▶ _Your assignment_
The response must consist of all the records, retyped exactly.
+ + + +
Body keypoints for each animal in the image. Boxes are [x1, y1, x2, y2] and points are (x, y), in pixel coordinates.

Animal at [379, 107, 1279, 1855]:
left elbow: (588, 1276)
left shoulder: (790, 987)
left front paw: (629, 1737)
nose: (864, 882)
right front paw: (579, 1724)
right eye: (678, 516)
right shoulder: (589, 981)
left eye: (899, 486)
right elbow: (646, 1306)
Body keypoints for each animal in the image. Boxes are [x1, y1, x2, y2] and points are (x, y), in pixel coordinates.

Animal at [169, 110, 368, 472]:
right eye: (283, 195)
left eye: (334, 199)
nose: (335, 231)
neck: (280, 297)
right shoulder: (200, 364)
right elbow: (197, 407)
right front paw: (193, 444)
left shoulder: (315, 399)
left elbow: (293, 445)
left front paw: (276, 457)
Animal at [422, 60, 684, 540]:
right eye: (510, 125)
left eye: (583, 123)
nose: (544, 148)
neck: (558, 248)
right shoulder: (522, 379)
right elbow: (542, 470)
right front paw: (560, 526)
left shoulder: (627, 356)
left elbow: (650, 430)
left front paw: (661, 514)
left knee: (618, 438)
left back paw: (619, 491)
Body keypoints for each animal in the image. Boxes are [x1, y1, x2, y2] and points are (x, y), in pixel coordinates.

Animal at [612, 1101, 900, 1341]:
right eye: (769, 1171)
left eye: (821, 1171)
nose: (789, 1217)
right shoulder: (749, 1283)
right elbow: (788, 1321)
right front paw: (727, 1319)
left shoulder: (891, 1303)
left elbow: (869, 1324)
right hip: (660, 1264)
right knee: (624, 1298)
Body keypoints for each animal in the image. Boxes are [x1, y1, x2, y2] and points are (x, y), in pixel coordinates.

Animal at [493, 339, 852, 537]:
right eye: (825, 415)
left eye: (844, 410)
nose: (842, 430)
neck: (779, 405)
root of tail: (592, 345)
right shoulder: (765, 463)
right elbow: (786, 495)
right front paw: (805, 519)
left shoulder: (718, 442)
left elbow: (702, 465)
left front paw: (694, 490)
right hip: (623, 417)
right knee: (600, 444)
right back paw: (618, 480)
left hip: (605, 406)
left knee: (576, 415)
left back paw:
+ + + +
▶ _Task answer_
Body keypoints for each animal in the image. Boxes are [x1, y1, x2, y2] and points are (x, y), in pixel coordinates.

Animal at [379, 107, 1279, 1855]:
left elbow: (588, 1276)
left shoulder: (790, 987)
left front paw: (629, 1737)
nose: (864, 882)
right front paw: (579, 1724)
right eye: (678, 516)
right shoulder: (589, 981)
left eye: (899, 486)
right elbow: (646, 1306)
Body keypoints for each animal in the image. Boxes are [x1, y1, x2, y2] and points are (x, y), in pixel coordinates.

Animal at [169, 110, 368, 472]:
right eye: (283, 195)
left eye: (334, 199)
nose: (335, 231)
neck: (280, 297)
right shoulder: (200, 364)
right elbow: (197, 407)
right front paw: (193, 444)
left shoulder: (315, 399)
left elbow: (293, 445)
left front paw: (276, 457)
Animal at [422, 60, 684, 540]:
right eye: (510, 125)
left eye: (583, 123)
nose: (544, 148)
neck: (558, 248)
right shoulder: (522, 379)
right elbow: (542, 470)
right front paw: (560, 526)
left shoulder: (627, 356)
left elbow: (650, 430)
left front paw: (661, 514)
left knee: (618, 438)
left back paw: (619, 491)
Body keypoints for each animal in the image. Boxes are [x1, y1, x2, y2] and points are (x, y), in pixel coordinates.

Animal at [612, 1101, 900, 1341]:
right eye: (769, 1171)
left eye: (821, 1171)
nose: (789, 1217)
right shoulder: (749, 1283)
right elbow: (788, 1321)
right front paw: (727, 1319)
left shoulder: (891, 1303)
left elbow: (869, 1324)
right hip: (660, 1264)
right knee: (624, 1298)
Body keypoints for each animal in the image. Boxes are [x1, y1, x2, y2] and points are (x, y), in pixel coordinates.

Animal at [493, 339, 852, 537]:
right eye: (825, 415)
left eye: (844, 410)
nose: (842, 430)
neck: (779, 405)
root of tail: (592, 345)
right shoulder: (765, 463)
right elbow: (786, 495)
right front paw: (805, 519)
left shoulder: (718, 442)
left elbow: (702, 465)
left front paw: (694, 490)
right hip: (623, 417)
right knee: (600, 444)
right back paw: (618, 480)
left hip: (605, 406)
left knee: (576, 415)
left back paw:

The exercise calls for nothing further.